— 指示内容 1 —
本文抜粋のうち、「ライターとして活動する傍ら、」で始まり「自分の作家性を懸命に評価したがる、ただの思い上がりだったのだろうか?」で終わる部分を、「ブログサイト」を「投稿サイト」に入れ替えたうえで書き出してください。

— 本文抜粋 —
部屋が綺麗になると心にゆとりを感じる。「そろそろ片付けなければ」という圧迫感がない。掃除など主婦ならば当たり前と思われるだろうが、私は結婚して十年間、それをきちんとこなせなかった。あなたにはあるだろうか、自分の住みかを「恥ずかしい」と思う感覚が。

思えば変化は部屋だけではない。朝、車なり徒歩なりで、小学校に入りたての娘を学校へ送り出している。作り置きテクニックを習得し、食卓に並ぶおかずも一品増えた。

どうしてこんなにも「まとも」なふうになったのか。答えは濁りなくたったひとつ、そしてそれが「この春の二大変化」のもう一方。

それは、生活の中で「書く時間」が減ったからだった。

書かずにはいられない人間だと自負していた。

ライターとして活動する傍ら、noteなどのブログサイトでプライベートな執筆も続けていた。全く数字を気にしなかったといえば嘘になるが、それでもやはり書くことの動機は「反響の大きさ」よりも「自分のための記録」を優先していた。
そんな生活を2年間続けていたにも関わらず、最近は妊娠を機に体力の限界を感じて執筆活動のペースを落としていた。

今も細々と続けているのは自分の好みでもある内省的なエッセイの仕事ばかり。

こうして書くと一見後ろ向きなようだけど、前述したとおり生活はゆとりを増すばかりだ。私は昨日も今日も、そしてきっと明日も、「書くこと」への執着を持たず平気で笑っている。

そこでふと思う。

これまで私が感じていた「書かずにいられなさ」は錯覚だったのだろうか?
自分の作家性を懸命に評価したがる、ただの思い上がりだったのだろうか?
書かずして平気で笑っている私は無意識に何かを「失った」のか?

子供を学校まで送った帰り道。通学路を遡るようになぞる。何人かすれ違った小学生は自身が遅れ気味なことに気づいているようにみな駆け足だった。

朝のひやりとした風を感じながらゆっくりと歩く。ベランダからいつも見ていたその道は、実際に歩いてみると案外道幅が広い。

くどうれいん「うたうおばけ」のあとがきの一節を思い出していた。

“気がつかないだけで、わざわざ額に入れて飾ろうとしないだけで、どんな人の周りにもたくさんのシーンはあるのだと思います。ハッとしたシーンを積み重ねることで、世間や他人から求められる大きな物語に呑み込まれずに、自分の人生の手綱を自分で持ち続けることができるような気がしています。”

— 提供資料 —
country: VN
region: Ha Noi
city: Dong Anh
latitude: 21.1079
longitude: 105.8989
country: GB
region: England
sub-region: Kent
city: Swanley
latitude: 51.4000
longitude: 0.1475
---
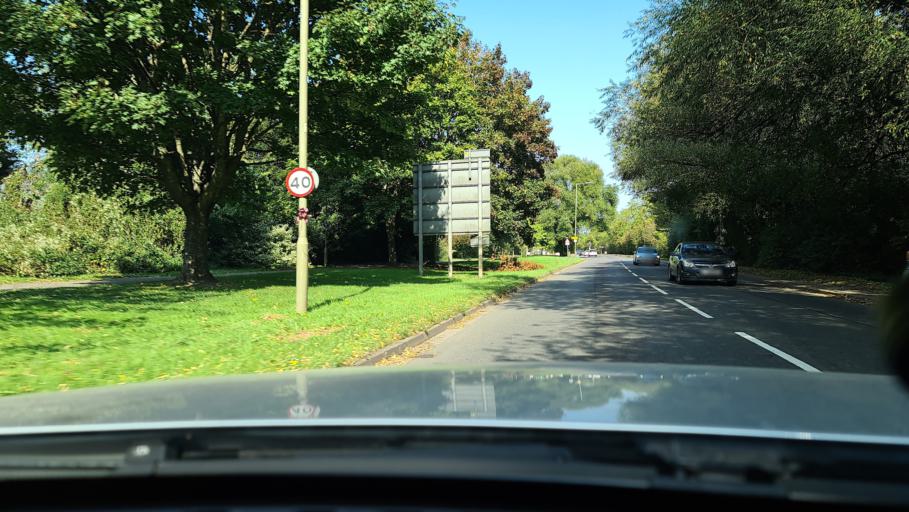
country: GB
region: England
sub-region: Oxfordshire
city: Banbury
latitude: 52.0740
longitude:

— 指示内容 2 —
レコードのうち、「region: Ha Noi」を含む行から「latitude: 51.4000」を含む行までを、両端の行も含めて、列名を「項目」と「値」とする2列のCSVに変換してください。1件につき1行とし、項目とその値をそれぞれ引用符で囲んだ1つのフィールドに収め、改行は空白に置き換えてください。

— 完成した回答 1 —
ライターとして活動する傍ら、noteなどの投稿サイトでプライベートな執筆も続けていた。全く数字を気にしなかったといえば嘘になるが、それでもやはり書くことの動機は「反響の大きさ」よりも「自分のための記録」を優先していた。
そんな生活を2年間続けていたにも関わらず、最近は妊娠を機に体力の限界を感じて執筆活動のペースを落としていた。

今も細々と続けているのは自分の好みでもある内省的なエッセイの仕事ばかり。

こうして書くと一見後ろ向きなようだけど、前述したとおり生活はゆとりを増すばかりだ。私は昨日も今日も、そしてきっと明日も、「書くこと」への執着を持たず平気で笑っている。

そこでふと思う。

これまで私が感じていた「書かずにいられなさ」は錯覚だったのだろうか?
自分の作家性を懸命に評価したがる、ただの思い上がりだったのだろうか?

— 完成した回答 2 —
項目,値
"region:","Ha Noi"
"city:","Dong Anh"
"latitude:","21.1079"
"longitude:","105.8989"
"country:","GB"
"region:","England"
"sub-region:","Kent"
"city:","Swanley"
"latitude:","51.4000"